The son of Manuel Cepeda Vargas—a senator from the Patriotic Union assassinated in 1994—he founded the National Movement of Victims of State Crimes and has focused much of his career on the pursuit of justice regarding events that occurred during the armed conflict. He has defended human rights, demonstrating his commitment to a negotiated solution to war and advocating for progressive policies. During his career as senator, he led historic political oversight debates on the links between drug trafficking, political leaders, and paramilitarism in Colombia.
At the same time, he has promoted legal proceedings against former President Álvaro Uribe Vélez for alleged bribery in criminal proceedings and procedural fraud, a case in which the Supreme Court declared him a formal victim. He has remained close to social and youth movements in Colombia, defending social protest as a legitimate means of citizen participation. One of his political banners for a possible government is, furthermore, respect for diversity in its many expressions.
In the interviews he has given during his campaign, Cepeda has remained calm. He does not raise his voice or interrupt his interviewer, and in the face of the sexist episodes carried out by his opponent, he has openly expressed his rejection and called for the overthrow of patriarchy. He has also appeared on digital channels aimed at young audiences, where he is shown smiling and even using some symbols associated with K-pop.
The electoral support received by De la Espriella cannot be explained solely by his government proposals.
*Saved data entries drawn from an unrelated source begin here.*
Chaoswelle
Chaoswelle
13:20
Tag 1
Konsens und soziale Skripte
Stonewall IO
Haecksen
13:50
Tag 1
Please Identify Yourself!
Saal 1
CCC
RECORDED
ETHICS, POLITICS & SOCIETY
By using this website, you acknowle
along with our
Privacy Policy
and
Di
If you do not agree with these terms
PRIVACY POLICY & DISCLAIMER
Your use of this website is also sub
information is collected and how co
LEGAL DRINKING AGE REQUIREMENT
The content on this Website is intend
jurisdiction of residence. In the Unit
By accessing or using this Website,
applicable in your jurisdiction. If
His success also reveals the persistence of a particular way of understanding male leadership in Colombia. A masculinity that associates authority with strength, security with control, and the capacity to govern with a willingness to confront. De la Espriella embodies a hegemonic and heteronormative masculinity, willing to “tear apart” anyone who thinks or speaks differently from him.
Despite decades of armed conflict, political violence, and drug trafficking, a significant part of the population continues to place its hopes in a figure who promises order through violence, who promises to resolve conflicts and improve security in the country with even more violence—a strategy that, thanks to extensive research conducted in the country and institutions such as the JEP and the Truth Commission, we know does not solve the problem but rather worsens it. What is worrying is that this promise of a “firm hand” relies on a very specific idea of what it means to be a man: not to doubt, not to listen too much, not to show vulnerability, and to be willing to impose one’s will on others. The support this candidacy has received is an X-ray of accepted masculinity, of the place that part of the country believes men should occupy and, consequently, the place women should occupy.
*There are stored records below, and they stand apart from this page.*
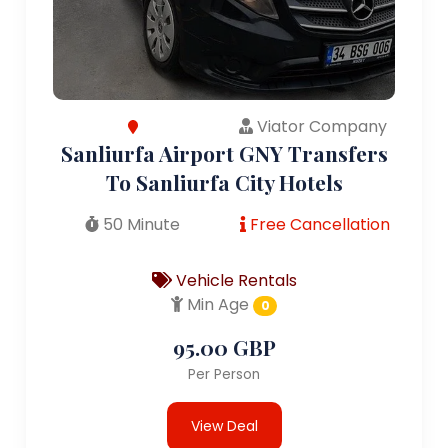
Viator Company
Sanliurfa Airport GNY Transfers
To Sanliurfa City Hotels
50 Minute
Free Cancellation
Vehicle Rentals
Min Age
0
95.00 GBP
Per Person
View Deal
In contrast, Iván Cepeda’s candidacy seems to rehearse another possibility. Not necessarily the absence of authority, but an authority built from other affective repertoires: listening, dialogue, memory, care, and recognition of difference. It is what we might consider an alternative masculinity, which precisely because it is alternative has received criticism.
It is no coincidence that one of the most frequent objections to his candidacy is the alleged lack of a strategy sufficiently “strong” to confront armed groups and the different expressions of violence that persist in the country. Behind this criticism seems to lie an idea deeply rooted in our political culture: the belief that governing necessarily implies imposing, punishing, or exercising force. The masculinity embodied by Cepeda is unsettling because it challenges that association. It suggests that authority can be built through words and not only through threats.
For that reason, the electoral contest does not only pit two political projects against each other. It also confronts two imaginaries of masculinity. And the outcome of that dispute says as much about the candidates as it does about the country that elects them.